The Business Continuity Test coordinated by the Securities Industry and Financial Markets Association along with the Financial Information Forum would take place two days ahead of the arrival of Hurricane Sandy, the largest storm ever spawned in the Atlantic Ocean.
"It was very timely," said Karl Schimmeck, vice president of financial services operations at SIFMA.
Participants in the 11th annual edition of the event included brokers, market data suppliers and technology service bureaus, as well as global banks, regional banks and financial advisers, according to Schimmeck.

Tom Price
The practice: Allow market participants to transmit dummy orders to markets, receive simulated execution reports, and conduct settlement and payment tests. Equities, options, futures, fixed-income, foreign exchange and commercial paper market operators all were "open" for business.
Before Hurricane Sandy-or any other storm-hit.

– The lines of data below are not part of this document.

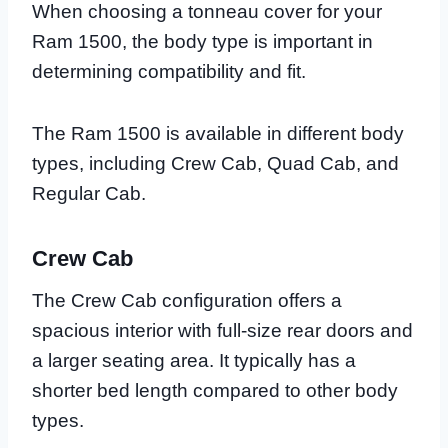
When choosing a tonneau cover for your
Ram 1500, the body type is important in
determining compatibility and fit.
The Ram 1500 is available in different body
types, including Crew Cab, Quad Cab, and
Regular Cab.
Crew Cab
The Crew Cab configuration offers a
spacious interior with full-size rear doors and
a larger seating area. It typically has a
shorter bed length compared to other body
types.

The testing window was from 9 a.m. to 1 p.m. Eastern time Saturday. The broad industry effort only uncovered "little issues," Schimmeck said. Nothing that would preclude markets from opening two days later, with backup systems, if they so chose.
But they still chose not to.
By Sunday night, after as many as 14 hours of "epic" phone calls involving as many as 800 market participants at a time, the nation's stock exchanges, led by the New York Stock Exchange, chose to shut down. Before Sandy reached landfall.
"It was a gutsy call," said Tom Price, managing director and head of the Technology, Operations and Business Continuity Planning Group at SIFMA. "The markets always want to be open."
NYSE chief executive Duncan Niederauer, in a post-storm interview on the floor of the exchange, said it would have been "irresponsible" to have opened for trading because its members and other participants would have "a lot of people in harm's way," even if markets operated only electronically.
The storm caused $6 billion in business losses and more than $20 billion in physical damage, according to IHS Global Insight, a Boston analytics firm. Morgan Stanley and other Wall Street firms' offices near the Hudson waterfront got shut down for weeks.
And, of course, all national exchanges chose to shut down for two days, an unprecedented move in an era when trading can take place entirely electronically. Particularly so, since the markets themselves are all housed in highly secure facilities, across the Hudson River in New Jersey.
The choice led to widespread back-channel criticism. Brokers and other exchange operators complained that the NYSE did not hold proper advance testing of its backup plan, which was to route all orders through Arca, its all-electronic exchange. Many of the NYSE's own members, one broker and one operator told Traders Magazine, would have had to scramble Sunday evening to check their connections with Arca and make sure all ancillary services, such as market data feeds, were in place and operating properly.